• Directions for this task: Convert the part of the listing that runs from its first line through the line containing "پروژه این شرکت", both ends included, into a JSON list of strings with one string per line and blank lines omitted.

• Data to examine:

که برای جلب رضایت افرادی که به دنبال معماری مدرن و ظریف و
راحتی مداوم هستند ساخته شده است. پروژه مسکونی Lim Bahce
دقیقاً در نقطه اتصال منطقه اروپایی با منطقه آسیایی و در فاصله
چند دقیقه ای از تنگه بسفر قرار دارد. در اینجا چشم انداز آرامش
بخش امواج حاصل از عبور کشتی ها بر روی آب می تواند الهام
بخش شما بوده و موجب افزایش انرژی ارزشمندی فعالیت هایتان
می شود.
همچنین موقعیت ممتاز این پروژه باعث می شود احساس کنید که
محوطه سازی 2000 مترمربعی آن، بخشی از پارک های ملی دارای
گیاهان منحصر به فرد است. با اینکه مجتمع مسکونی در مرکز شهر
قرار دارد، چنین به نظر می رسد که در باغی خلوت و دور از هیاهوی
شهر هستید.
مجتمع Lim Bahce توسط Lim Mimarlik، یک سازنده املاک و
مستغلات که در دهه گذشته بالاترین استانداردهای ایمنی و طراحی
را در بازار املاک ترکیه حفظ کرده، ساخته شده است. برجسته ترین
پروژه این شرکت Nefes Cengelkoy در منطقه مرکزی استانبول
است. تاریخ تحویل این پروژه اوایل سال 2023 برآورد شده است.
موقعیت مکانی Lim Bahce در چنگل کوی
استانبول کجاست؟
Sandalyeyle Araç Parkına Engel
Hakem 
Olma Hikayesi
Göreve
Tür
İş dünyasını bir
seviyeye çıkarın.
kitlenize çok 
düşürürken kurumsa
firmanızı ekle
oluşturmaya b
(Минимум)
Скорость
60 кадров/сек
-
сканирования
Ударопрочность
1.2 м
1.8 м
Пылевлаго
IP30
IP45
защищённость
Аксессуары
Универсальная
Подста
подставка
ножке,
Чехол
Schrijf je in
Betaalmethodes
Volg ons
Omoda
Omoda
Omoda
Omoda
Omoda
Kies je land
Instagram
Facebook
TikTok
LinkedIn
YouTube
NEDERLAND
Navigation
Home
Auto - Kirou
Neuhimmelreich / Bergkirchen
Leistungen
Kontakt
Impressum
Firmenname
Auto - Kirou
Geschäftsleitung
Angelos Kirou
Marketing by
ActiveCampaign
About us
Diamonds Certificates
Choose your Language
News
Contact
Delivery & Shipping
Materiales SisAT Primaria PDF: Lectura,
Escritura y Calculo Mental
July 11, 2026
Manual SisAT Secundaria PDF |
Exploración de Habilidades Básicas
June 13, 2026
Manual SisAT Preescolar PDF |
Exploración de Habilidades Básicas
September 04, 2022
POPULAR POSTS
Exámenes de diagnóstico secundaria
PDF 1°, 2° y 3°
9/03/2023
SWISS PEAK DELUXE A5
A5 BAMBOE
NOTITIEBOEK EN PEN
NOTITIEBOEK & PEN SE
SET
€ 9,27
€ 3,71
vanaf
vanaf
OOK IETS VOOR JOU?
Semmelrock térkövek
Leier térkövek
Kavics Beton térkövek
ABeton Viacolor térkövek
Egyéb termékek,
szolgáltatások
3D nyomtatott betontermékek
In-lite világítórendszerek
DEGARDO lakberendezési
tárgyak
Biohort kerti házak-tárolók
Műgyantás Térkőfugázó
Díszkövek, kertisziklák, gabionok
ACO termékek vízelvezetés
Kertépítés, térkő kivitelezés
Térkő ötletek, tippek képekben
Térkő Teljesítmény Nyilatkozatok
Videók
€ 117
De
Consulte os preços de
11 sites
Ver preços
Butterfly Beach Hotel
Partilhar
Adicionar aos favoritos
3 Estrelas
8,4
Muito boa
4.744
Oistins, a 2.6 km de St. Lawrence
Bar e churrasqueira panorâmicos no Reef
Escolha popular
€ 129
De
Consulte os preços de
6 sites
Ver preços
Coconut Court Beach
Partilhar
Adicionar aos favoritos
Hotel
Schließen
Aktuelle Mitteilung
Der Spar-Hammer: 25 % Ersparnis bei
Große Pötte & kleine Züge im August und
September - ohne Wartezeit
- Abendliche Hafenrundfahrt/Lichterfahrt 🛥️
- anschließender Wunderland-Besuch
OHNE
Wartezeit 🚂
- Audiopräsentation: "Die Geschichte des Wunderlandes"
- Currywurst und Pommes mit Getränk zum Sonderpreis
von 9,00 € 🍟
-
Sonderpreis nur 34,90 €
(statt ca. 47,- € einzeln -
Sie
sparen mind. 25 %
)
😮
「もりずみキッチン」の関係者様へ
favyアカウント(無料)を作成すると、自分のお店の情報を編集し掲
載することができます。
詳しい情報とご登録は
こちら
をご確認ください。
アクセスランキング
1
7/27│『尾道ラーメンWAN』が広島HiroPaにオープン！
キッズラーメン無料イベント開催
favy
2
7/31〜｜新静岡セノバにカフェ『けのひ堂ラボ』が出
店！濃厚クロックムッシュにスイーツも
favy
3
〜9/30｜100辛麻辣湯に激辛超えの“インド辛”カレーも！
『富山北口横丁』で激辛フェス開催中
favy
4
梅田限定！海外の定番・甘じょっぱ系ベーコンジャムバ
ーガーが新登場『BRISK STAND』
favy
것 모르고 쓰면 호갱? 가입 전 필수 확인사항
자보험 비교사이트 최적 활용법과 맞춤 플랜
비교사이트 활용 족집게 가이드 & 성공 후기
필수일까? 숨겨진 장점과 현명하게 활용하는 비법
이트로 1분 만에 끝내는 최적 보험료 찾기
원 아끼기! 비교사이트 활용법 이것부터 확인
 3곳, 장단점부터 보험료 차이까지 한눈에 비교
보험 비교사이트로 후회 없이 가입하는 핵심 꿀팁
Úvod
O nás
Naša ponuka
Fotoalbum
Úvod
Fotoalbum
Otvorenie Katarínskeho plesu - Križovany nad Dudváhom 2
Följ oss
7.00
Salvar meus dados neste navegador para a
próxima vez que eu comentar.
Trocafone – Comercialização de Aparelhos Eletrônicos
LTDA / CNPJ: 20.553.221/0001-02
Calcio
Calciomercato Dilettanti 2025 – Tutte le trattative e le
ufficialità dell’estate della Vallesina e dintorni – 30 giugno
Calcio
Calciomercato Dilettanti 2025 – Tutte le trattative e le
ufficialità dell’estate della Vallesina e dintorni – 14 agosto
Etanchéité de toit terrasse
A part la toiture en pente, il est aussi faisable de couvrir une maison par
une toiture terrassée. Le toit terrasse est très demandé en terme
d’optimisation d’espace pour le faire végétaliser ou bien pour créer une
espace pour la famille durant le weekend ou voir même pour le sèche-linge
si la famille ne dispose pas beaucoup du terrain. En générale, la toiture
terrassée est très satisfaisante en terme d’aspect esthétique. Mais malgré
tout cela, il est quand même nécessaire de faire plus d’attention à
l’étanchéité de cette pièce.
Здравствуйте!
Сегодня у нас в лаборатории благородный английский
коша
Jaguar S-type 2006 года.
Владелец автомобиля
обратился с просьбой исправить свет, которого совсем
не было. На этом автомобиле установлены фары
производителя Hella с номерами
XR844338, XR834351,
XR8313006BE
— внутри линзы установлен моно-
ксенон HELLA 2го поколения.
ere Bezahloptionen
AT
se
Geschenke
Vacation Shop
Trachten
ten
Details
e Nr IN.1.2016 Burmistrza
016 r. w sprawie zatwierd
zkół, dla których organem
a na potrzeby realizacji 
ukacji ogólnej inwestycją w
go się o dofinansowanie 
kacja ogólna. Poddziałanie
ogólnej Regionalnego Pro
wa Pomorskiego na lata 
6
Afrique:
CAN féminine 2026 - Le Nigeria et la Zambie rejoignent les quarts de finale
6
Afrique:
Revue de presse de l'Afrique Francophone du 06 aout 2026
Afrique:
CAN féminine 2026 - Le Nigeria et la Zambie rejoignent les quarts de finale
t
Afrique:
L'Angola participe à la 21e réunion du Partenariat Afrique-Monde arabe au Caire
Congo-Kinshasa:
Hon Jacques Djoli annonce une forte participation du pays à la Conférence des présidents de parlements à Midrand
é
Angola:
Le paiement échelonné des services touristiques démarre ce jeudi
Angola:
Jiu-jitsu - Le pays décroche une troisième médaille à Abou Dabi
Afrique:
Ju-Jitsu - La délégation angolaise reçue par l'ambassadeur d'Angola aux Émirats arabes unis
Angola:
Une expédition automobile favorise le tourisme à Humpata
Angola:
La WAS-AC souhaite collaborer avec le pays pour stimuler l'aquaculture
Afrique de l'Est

• Answer box:
[
  "که برای جلب رضایت افرادی که به دنبال معماری مدرن و ظریف و",
  "راحتی مداوم هستند ساخته شده است. پروژه مسکونی Lim Bahce",
  "دقیقاً در نقطه اتصال منطقه اروپایی با منطقه آسیایی و در فاصله",
  "چند دقیقه ای از تنگه بسفر قرار دارد. در اینجا چشم انداز آرامش",
  "بخش امواج حاصل از عبور کشتی ها بر روی آب می تواند الهام",
  "بخش شما بوده و موجب افزایش انرژی ارزشمندی فعالیت هایتان",
  "می شود.",
  "همچنین موقعیت ممتاز این پروژه باعث می شود احساس کنید که",
  "محوطه سازی 2000 مترمربعی آن، بخشی از پارک های ملی دارای",
  "گیاهان منحصر به فرد است. با اینکه مجتمع مسکونی در مرکز شهر",
  "قرار دارد، چنین به نظر می رسد که در باغی خلوت و دور از هیاهوی",
  "شهر هستید.",
  "مجتمع Lim Bahce توسط Lim Mimarlik، یک سازنده املاک و",
  "مستغلات که در دهه گذشته بالاترین استانداردهای ایمنی و طراحی",
  "را در بازار املاک ترکیه حفظ کرده، ساخته شده است. برجسته ترین",
  "پروژه این شرکت Nefes Cengelkoy در منطقه مرکزی استانبول"
]